======== RECORDS PROVIDED

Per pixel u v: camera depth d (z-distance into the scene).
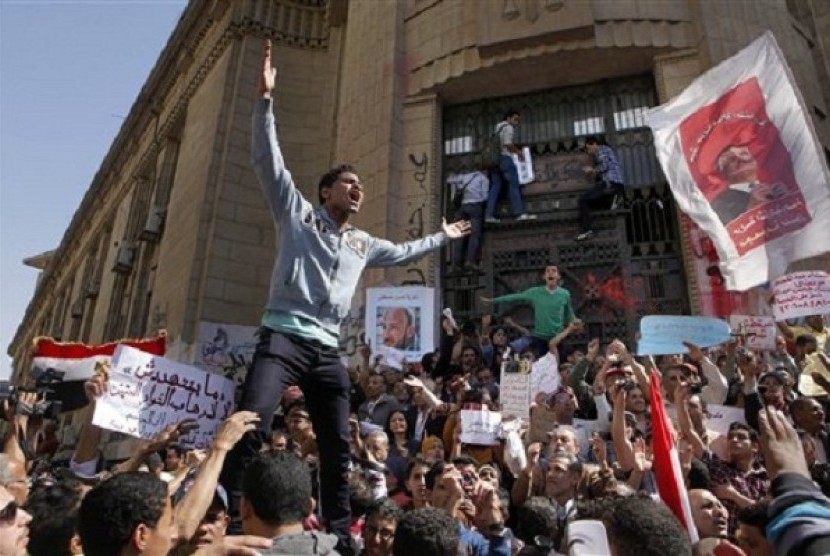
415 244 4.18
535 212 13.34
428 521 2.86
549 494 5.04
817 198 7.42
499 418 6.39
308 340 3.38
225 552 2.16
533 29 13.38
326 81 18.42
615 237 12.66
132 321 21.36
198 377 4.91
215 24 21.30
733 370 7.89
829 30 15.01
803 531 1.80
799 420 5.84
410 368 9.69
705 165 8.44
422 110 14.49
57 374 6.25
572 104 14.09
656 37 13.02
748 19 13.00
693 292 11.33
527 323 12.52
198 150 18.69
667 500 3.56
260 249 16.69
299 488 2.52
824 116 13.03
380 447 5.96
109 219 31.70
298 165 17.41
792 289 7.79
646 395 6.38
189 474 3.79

================
======== RECORDS PROVIDED

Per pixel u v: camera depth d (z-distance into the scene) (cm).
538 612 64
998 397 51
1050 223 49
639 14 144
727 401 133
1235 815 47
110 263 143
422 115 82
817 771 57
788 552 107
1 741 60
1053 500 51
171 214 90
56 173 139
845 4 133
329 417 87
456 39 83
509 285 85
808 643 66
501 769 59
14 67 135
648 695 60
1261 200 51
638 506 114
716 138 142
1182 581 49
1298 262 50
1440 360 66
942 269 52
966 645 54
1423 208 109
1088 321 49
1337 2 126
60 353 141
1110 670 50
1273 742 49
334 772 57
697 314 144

================

*ABOUT THIS TASK*.
Make a tally of the lines in this data that include the string "scene", and answer with that tally alone.

*WRITTEN RESPONSE*.
2